Sobre este ato, Eric Hobsbawm escreve que “quase ninguém captou a alusão,
218
exceto uns poucos historiadores profissionais e cidadãos muito idosos”, pois “a
memória histórica não estava tão viva” (Hobsbawm, 1993, p.13). O dia 28 de
junho é a data do assassinato do arquiduque Francisco Ferdinando da Áustria-
Hungria que ocorreu em 1914, em Sarajevo. Eis a ligação com a data, o
lugar e a evocação de uma memória que, preservada, vinha a público mostrar
a falha “precipitada por erro político e de cálculo” que poucas semanas depois
deste incidente, produziria a Primeira Guerra Mundial. Não é, pois, descabida a
ênfase de Hobsbawm, ao afirmar a necessidade viva da História. Se isso fosse
levado em consideração, em 1989 todos os governos do planeta, todos os
ministérios do exterior do mundo “ter-se-iam beneficiado de um seminário
sobre os acordos de paz firmados após as duas guerras mundiais, que a
maioria deles aparentemente havia esquecido” (Ibid., p.13). No ano de 1989,
operações militares se intensificam em muitas partes da Europa, Ásia e África
como nunca visto, embora nem todas fossem oficialmente registradas como
guerras, “... muitas vezes o era claro quem combatia quem e por que nas
cada vez mais frequentes situações de colapso e desintegração nacionais,
essas atividades, na verdade, não se encaixavam em nenhuma das classifica-
ções clássicas de ‘guerra’, internacional e civil” (Hobsbawm, 1993, p.539).

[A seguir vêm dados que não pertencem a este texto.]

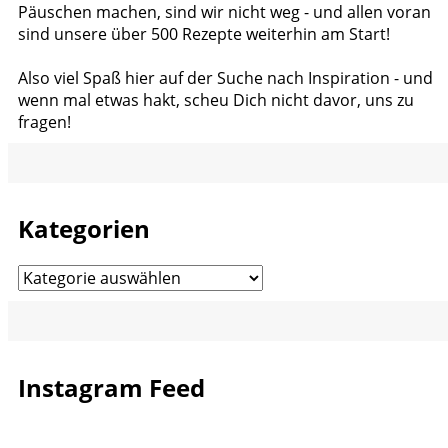
Päuschen machen, sind wir nicht weg - und allen voran
sind unsere über 500 Rezepte weiterhin am Start!
Also viel Spaß hier auf der Suche nach Inspiration - und
wenn mal etwas hakt, scheu Dich nicht davor, uns zu
fragen!
Kategorien
Kategorien
Instagram Feed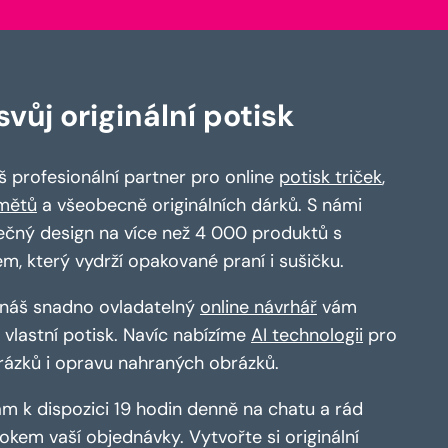
vůj originální potisk
 profesionální partner pro online
potisk triček
,
mětů
a všeobecně originálních dárků. S námi
ečný design na více než 4 000 produktů s
em, který vydrží opakované praní i sušičku.
a náš snadno ovladatelný
online návrhář
vám
vlastní potisk. Navíc nabízíme
AI technologii
pro
rázků i opravu nahraných obrázků.
m k dispozici 19 hodin denně na chatu a rád
kem vaší objednávky. Vytvořte si originální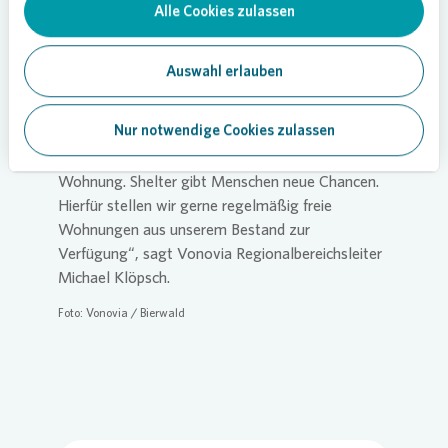
Alle Cookies zulassen
„Menschen können aufgrund ganz
unterschiedlicher Schicksalsschläge in die
Auswahl erlauben
Wohnungslosigkeit gelangen. Neben
sozialarbeiterischer Beratung unterstützt das
Nur notwendige Cookies zulassen
Projekt Shelter Wohnungssuchende ganz konkret
bei Behördengängen und der Anmietung einer
Wohnung. Shelter gibt Menschen neue Chancen.
Hierfür stellen wir gerne regelmäßig freie
Wohnungen aus unserem Bestand zur
Verfügung“, sagt
Vonovia
Regionalbereichsleiter
Michael Klöpsch.
Foto:
Vonovia
/ Bierwald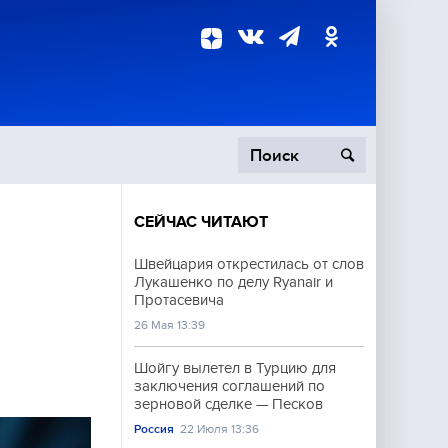
СЕЙЧАС ЧИТАЮТ
пецоперация
Швейцария открестилась от слов
Лукашенко по делу Ryanair и
роисшествия
Протасевича
26 Мая 13:39
Шойгу вылетел в Турцию для
заключения соглашений по
зерновой сделке — Песков
Россия
22 Июля 13:36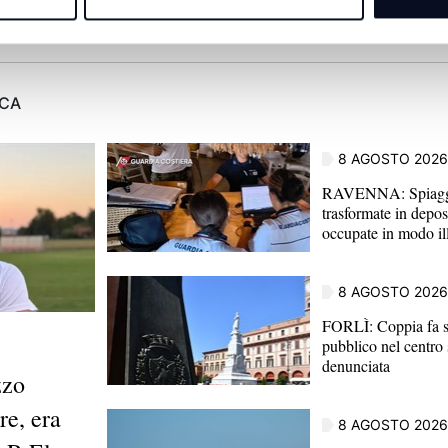
ACA
8 AGOSTO 2026
RAVENNA: Spiagge
trasformate in depos
occupate in modo il
8 AGOSTO 2026
FORLÌ: Coppia fa s
pubblico nel centro 
denunciata
zzo
e, era
8 AGOSTO 2026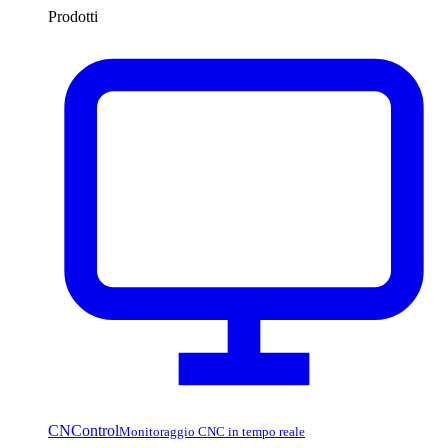
Prodotti
CNControl
Monitoraggio CNC in tempo reale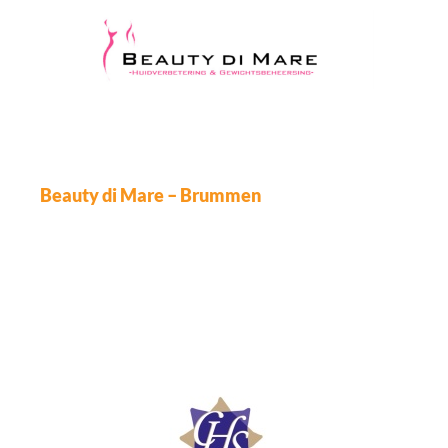
Beauty di Mare – Brummen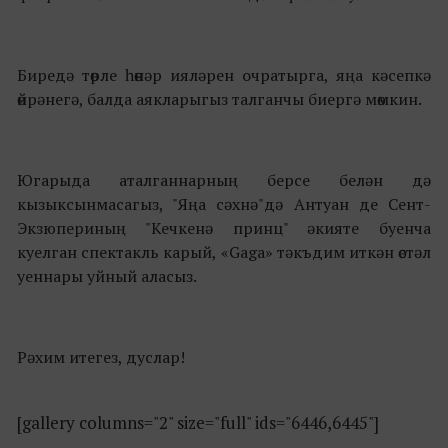
Биредә төрле һөнәр ияләрен очратырга, яңа кәсепкә
өйрәнегә, балда аякларыгыз талганчы биергә мөмкин.
Югарыда аталганнарның берсе белән дә
кызыксынмасагыз, "Яңа сәхнә"дә Антуан де Сент-
Экзюпериның "Кечкенә принц" әкияте буенча
куелган спектакль карый, «Gaga» тәкъдим иткән өстәл
уеннары уйный аласыз.
Рәхим итегез, дуслар!
[gallery columns="2" size="full" ids="6446,6445"]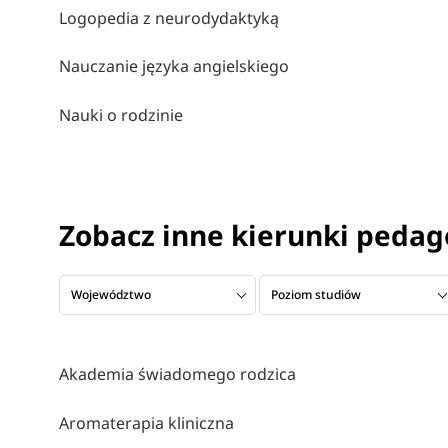
Logopedia z neurodydaktyką
Nauczanie języka angielskiego
Nauki o rodzinie
Zobacz inne kierunki peda
Województwo
Poziom studiów
Akademia świadomego rodzica
Aromaterapia kliniczna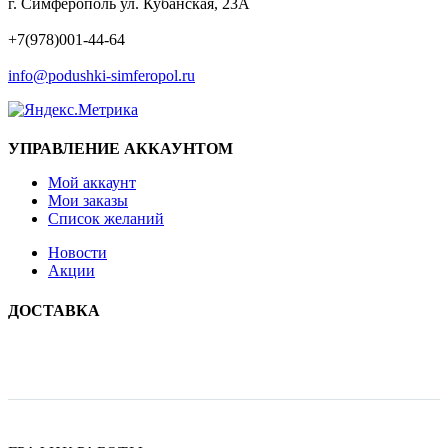
г. Симферополь ул. Кубанская, 23А
ТЕЛЕФОН
+7(978)001-44-64
EMAIL
info@podushki-simferopol.ru
УПРАВЛЕНИЕ АККАУНТОМ
Мой аккаунт
Мои заказы
Список желаний
Новости
Акции
ДОСТАВКА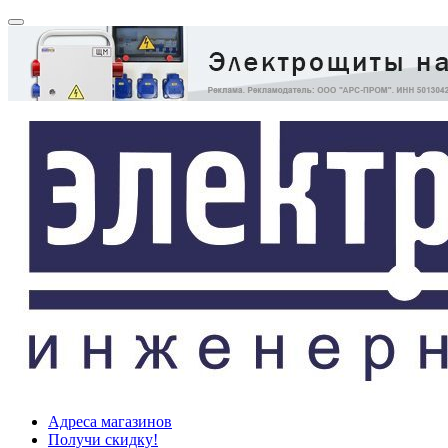
Адреса магазинов
Получи скидку!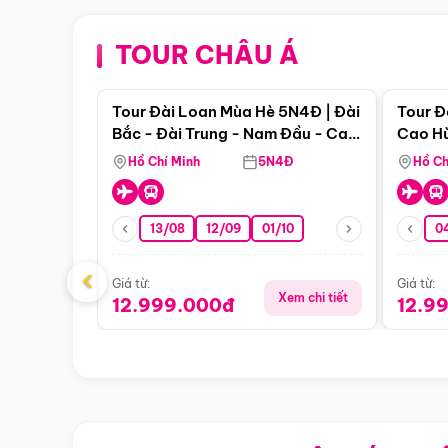
TOUR CHÂU Á
Điểm nổi bật
Tour Đài Loan Mùa Hè 5N4Đ | Đài
Tour Đ
Bắc - Đài Trung - Nam Đầu - Cao
Cao Hù
Hùng ( Bay Vn)
(Bay V
Hồ Chí Minh
5N4Đ
Hồ Ch
13/08
12/09
01/10
0
‹
Giá từ:
Giá từ:
Xem chi tiết
12.999.000đ
12.9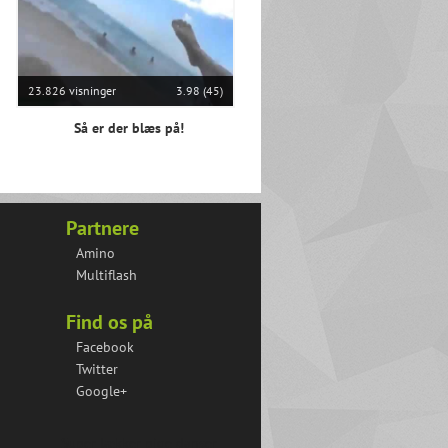
23.826 visninger
3.98 (45)
Så er der blæs på!
Partnere
Amino
Multiflash
Find os på
Facebook
Twitter
Google+
Super lækker pige danser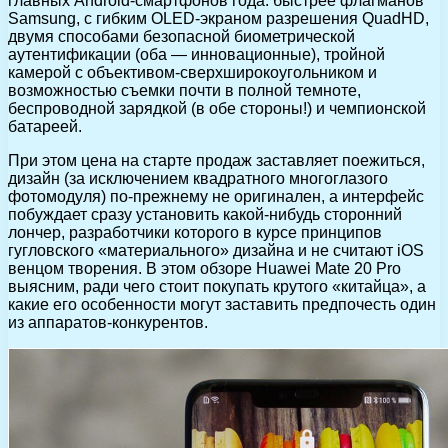
главных Android-смартфонов года: быстрее флагманов
Samsung, с гибким OLED-экраном разрешения QuadHD,
двумя способами безопасной биометрической
аутентификации (оба — инновационные), тройной
камерой с объективом-сверхширокоугольником и
возможностью съемки почти в полной темноте,
беспроводной зарядкой (в обе стороны!) и чемпионской
батареей.
При этом цена на старте продаж заставляет поежиться,
дизайн (за исключением квадратного многоглазого
фотомодуля) по-прежнему не оригинален, а интерфейс
побуждает сразу установить какой-нибудь сторонний
лончер, разработчики которого в курсе принципов
гугловского «материального» дизайна и не считают iOS
венцом творения. В этом обзоре Huawei Mate 20 Pro
выясним, ради чего стоит покупать крутого «китайца», а
какие его особенности могут заставить предпочесть один
из аппаратов-конкурентов.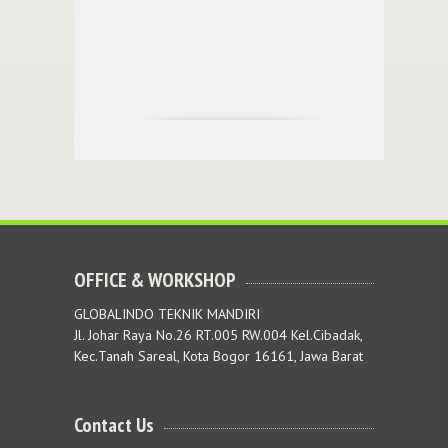
OFFICE & WORKSHOP
GLOBALINDO TEKNIK MANDIRI
Jl. Johar Raya No.26 RT.005 RW.004 Kel.Cibadak,
Kec.Tanah Sareal, Kota Bogor 16161, Jawa Barat
Contact Us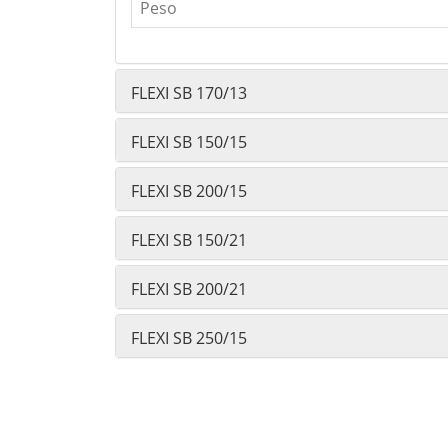
Peso
FLEXI SB 170/13
FLEXI SB 150/15
FLEXI SB 200/15
FLEXI SB 150/21
FLEXI SB 200/21
FLEXI SB 250/15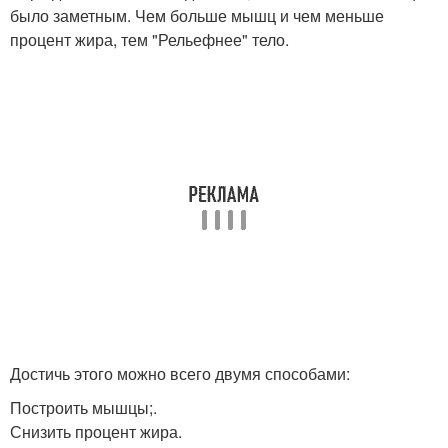
было заметным. Чем больше мышц и чем меньше
процент жира, тем "Рельефнее" тело.
Достичь этого можно всего двумя способами:
Построить мышцы;.
Снизить процент жира.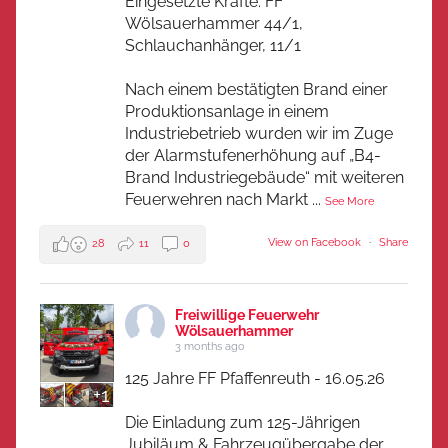
Eingesetzte Kräfte: FF
Wölsauerhammer 44/1,
Schlauchanhänger, 11/1
Nach einem bestätigten Brand einer
Produktionsanlage in einem
Industriebetrieb wurden wir im Zuge
der Alarmstufenerhöhung auf „B4-
Brand Industriegebäude“ mit weiteren
Feuerwehren nach Markt
...
See More
View on Facebook
·
Share
28
11
0
Freiwillige Feuerwehr
Wölsauerhammer
3 months ago
125 Jahre FF Pfaffenreuth - 16.05.26
+1
Die Einladung zum 125-Jährigen
Jubiläum & Fahrzeugübergabe der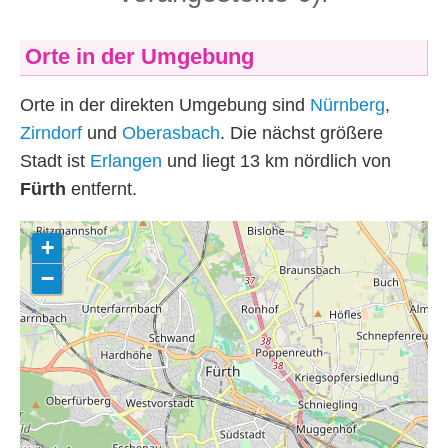
Orte in der Umgebung
Orte in der direkten Umgebung sind
Nürnberg
,
Zirndorf
und
Oberasbach
. Die nächst größere
Stadt ist
Erlangen
und liegt 13
km
nördlich von
Fürth
entfernt.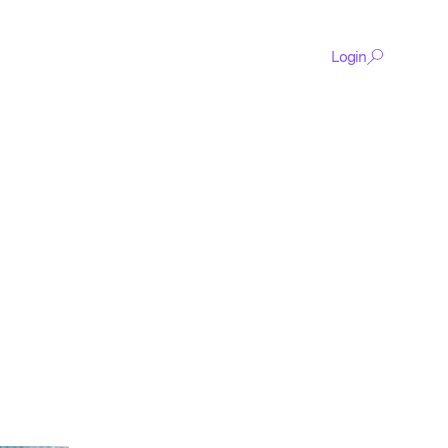
Login
De
content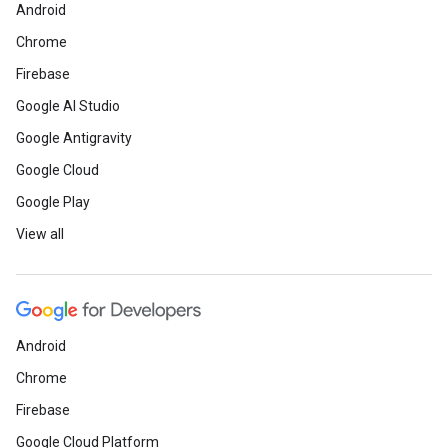
Android
Chrome
Firebase
Google AI Studio
Google Antigravity
Google Cloud
Google Play
View all
Android
Chrome
Firebase
Google Cloud Platform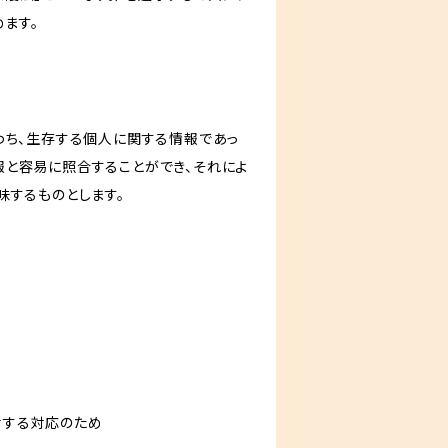
ます。
わち、生存する個人に関する情報であっ
報と容易に照合することができ、それによ
味するものとします。
対する対応のため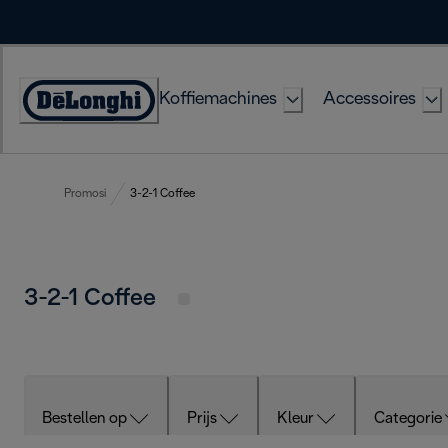
Skip
to
Content
Koffiemachines
Accessoires
Accessibility
Statement
Promosi
3-2-1 Coffee
3-2-1 Coffee
Bestellen op
Prijs
Kleur
Categorie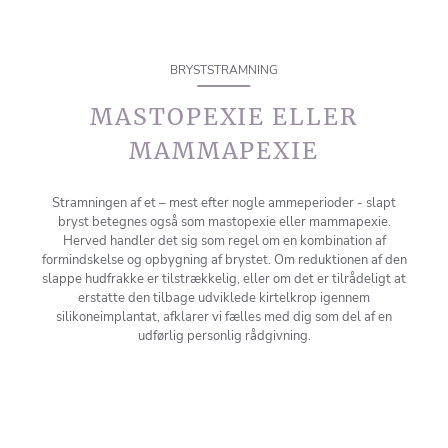
BRYSTSTRAMNING
MASTOPEXIE ELLER
MAMMAPEXIE
Stramningen af et – mest efter nogle ammeperioder - slapt
bryst betegnes også som mastopexie eller mammapexie.
Herved handler det sig som regel om en kombination af
formindskelse og opbygning af brystet. Om reduktionen af den
slappe hudfrakke er tilstrækkelig, eller om det er tilrådeligt at
erstatte den tilbage udviklede kirtelkrop igennem
silikoneimplantat, afklarer vi fælles med dig som del af en
udførlig personlig rådgivning.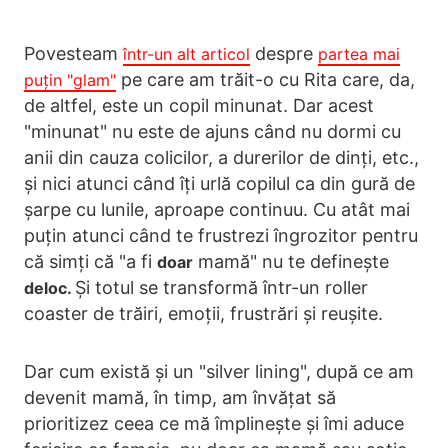
Povesteam
despre
într-un alt articol
partea mai
pe care am trăit-o cu Rita care, da,
puțin "glam"
de altfel, este un copil minunat. Dar acest
"minunat" nu este de ajuns când nu dormi cu
anii din cauza colicilor, a durerilor de dinți, etc.,
și nici atunci când îți urlă copilul ca din gură de
șarpe cu lunile, aproape continuu. Cu atât mai
puțin atunci când te frustrezi îngrozitor pentru
că simți că "a fi
mamă" nu te definește
doar
Și totul se transformă într-un roller
deloc.
coaster de trăiri, emoții, frustrări și reușite.
Dar cum există și un "silver lining", după ce am
devenit mamă, în timp, am învățat să
prioritizez ceea ce mă împlinește și îmi aduce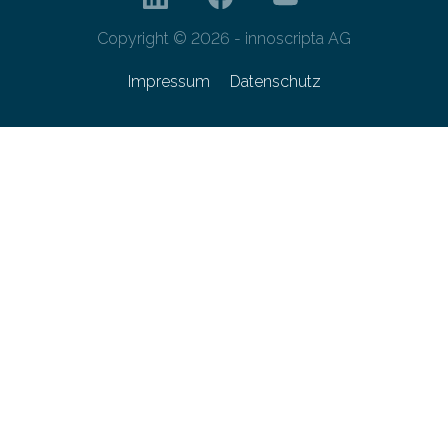
Copyright © 2026 - innoscripta AG
Impressum
Datenschutz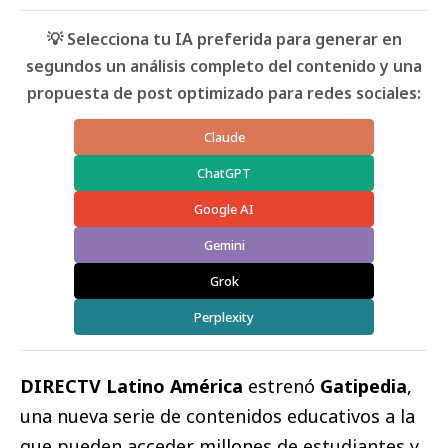
💡 Selecciona tu IA preferida para generar en
segundos un análisis completo del contenido y una
propuesta de post optimizado para redes sociales:
Claude
ChatGPT
Google AI
Gemini
Grok
Perplexity
DIRECTV Latino América
estrenó
Gatipedia
,
una nueva serie de contenidos educativos a la
que pueden acceder millones de estudiantes y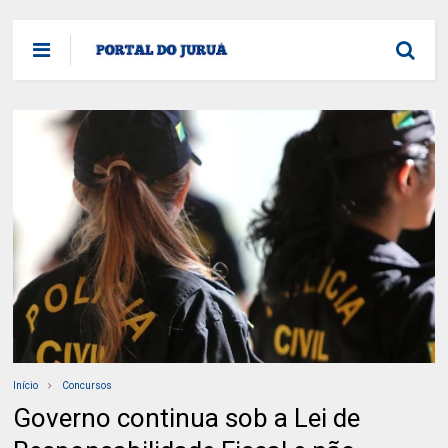
Início
Concursos
Governo continua sob a Lei de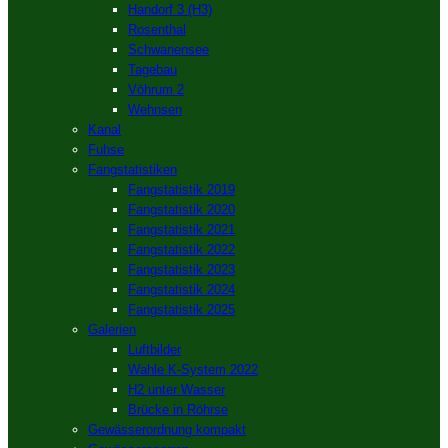
Handorf 3 (H3)
Rosenthal
Schwanensee
Tagebau
Vöhrum 2
Wehnsen
Kanal
Fuhse
Fangstatistiken
Fangstatistik 2019
Fangstatistik 2020
Fangstatistik 2021
Fangstatistik 2022
Fangstatistik 2023
Fangstatistik 2024
Fangstatistik 2025
Galerien
Luftbilder
Wahle K-System 2022
H2 unter Wasser
Brücke in Röhrse
Gewässerordnung kompakt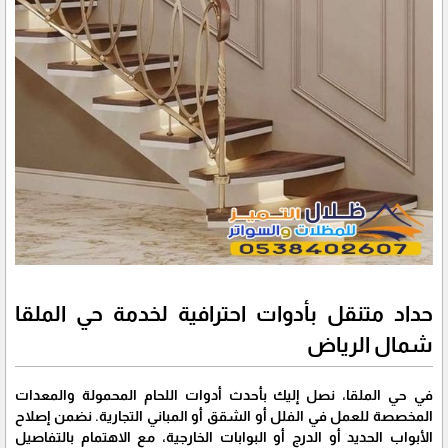
حداد متنقل بأدوات احترافية لخدمة حي الملقا
شمال الرياض
في حي الملقا، نصل إليك بأحدث أدوات اللحام المحمولة والمعدات
المخصصة للعمل في الفلل أو الشقق أو المباني التجارية. نضمن إصلاح
الأبواب الحديد أو الدرج أو البوابات الخارجية، مع الاهتمام بالتفاصيل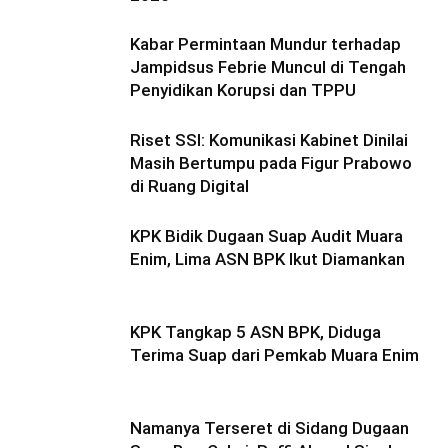
Kabar Permintaan Mundur terhadap
Jampidsus Febrie Muncul di Tengah
Penyidikan Korupsi dan TPPU
Riset SSI: Komunikasi Kabinet Dinilai
Masih Bertumpu pada Figur Prabowo
di Ruang Digital
KPK Bidik Dugaan Suap Audit Muara
Enim, Lima ASN BPK Ikut Diamankan
KPK Tangkap 5 ASN BPK, Diduga
Terima Suap dari Pemkab Muara Enim
Namanya Terseret di Sidang Dugaan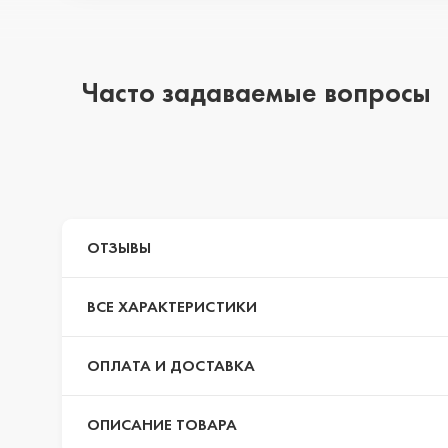
iPhone 14 Pro Max
Часто задаваемые вопросы
iPhone 14 Pro
iPhone 14 Plus
ОТЗЫВЫ
ВСЕ ХАРАКТЕРИСТИКИ
iPhone 14
ОПЛАТА И ДОСТАВКА
iPhone 13 Pro Max
ОПИСАНИЕ ТОВАРА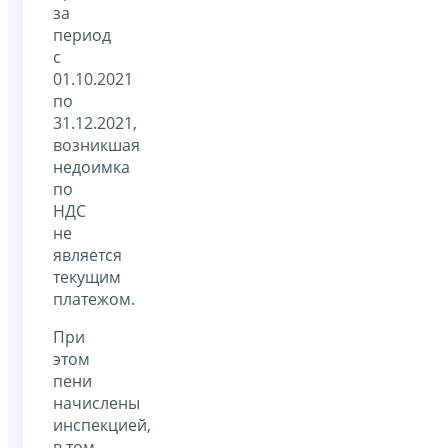
за
период
с
01.10.2021
по
31.12.2021,
возникшая
недоимка
по
НДС
не
является
текущим
платежом.
При
этом
пени
начислены
инспекцией,
в том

Como se viu, no decorrer do ano da visita de Mitterrand, a guerra em Sarajevo
ceifou cerca de 150 mil vidas.
Em se falando de memória histórica, pensou-se ser importante reunir,
dentro do possível, fontes “relegadas à poeira do tempo”, “comentar, ampliar”
e, quem sabe, “corrigir nossas próprias memórias”. Estão elas articuladas com
o personalismo de Emmanuel Mounier; o que traz para o momento presente, a
memória de um tempo que não deveria ser esquecido e no qual, em todo caso,
carece insistir para existir sua novidade.